> DATA EXTRACT
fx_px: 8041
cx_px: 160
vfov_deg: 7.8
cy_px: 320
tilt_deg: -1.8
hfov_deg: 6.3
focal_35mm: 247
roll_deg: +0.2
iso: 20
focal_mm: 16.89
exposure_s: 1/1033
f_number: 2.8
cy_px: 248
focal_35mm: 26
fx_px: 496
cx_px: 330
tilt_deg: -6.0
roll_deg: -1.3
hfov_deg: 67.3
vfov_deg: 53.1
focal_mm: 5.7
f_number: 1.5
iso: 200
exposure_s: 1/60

--

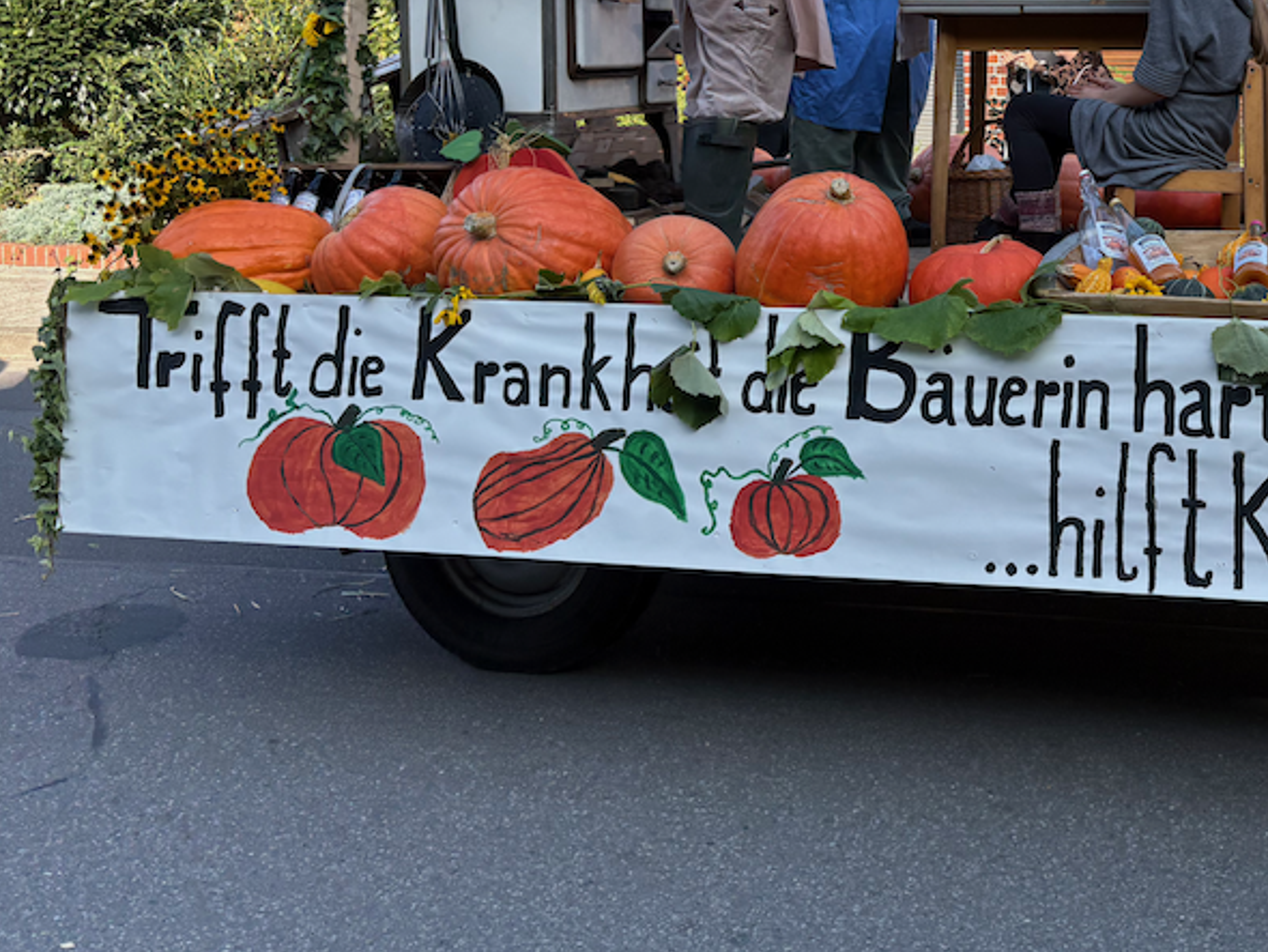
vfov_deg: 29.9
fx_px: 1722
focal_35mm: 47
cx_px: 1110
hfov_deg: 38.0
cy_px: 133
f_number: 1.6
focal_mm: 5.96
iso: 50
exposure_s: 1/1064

> WHAT THE TASK REQUIRES
Above are some lines. Repeat exactly, and only, those from the line that has "fx_px: 8041" through the line that has "exposure_s: 1/60".

> RESPONSE
fx_px: 8041
cx_px: 160
vfov_deg: 7.8
cy_px: 320
tilt_deg: -1.8
hfov_deg: 6.3
focal_35mm: 247
roll_deg: +0.2
iso: 20
focal_mm: 16.89
exposure_s: 1/1033
f_number: 2.8
cy_px: 248
focal_35mm: 26
fx_px: 496
cx_px: 330
tilt_deg: -6.0
roll_deg: -1.3
hfov_deg: 67.3
vfov_deg: 53.1
focal_mm: 5.7
f_number: 1.5
iso: 200
exposure_s: 1/60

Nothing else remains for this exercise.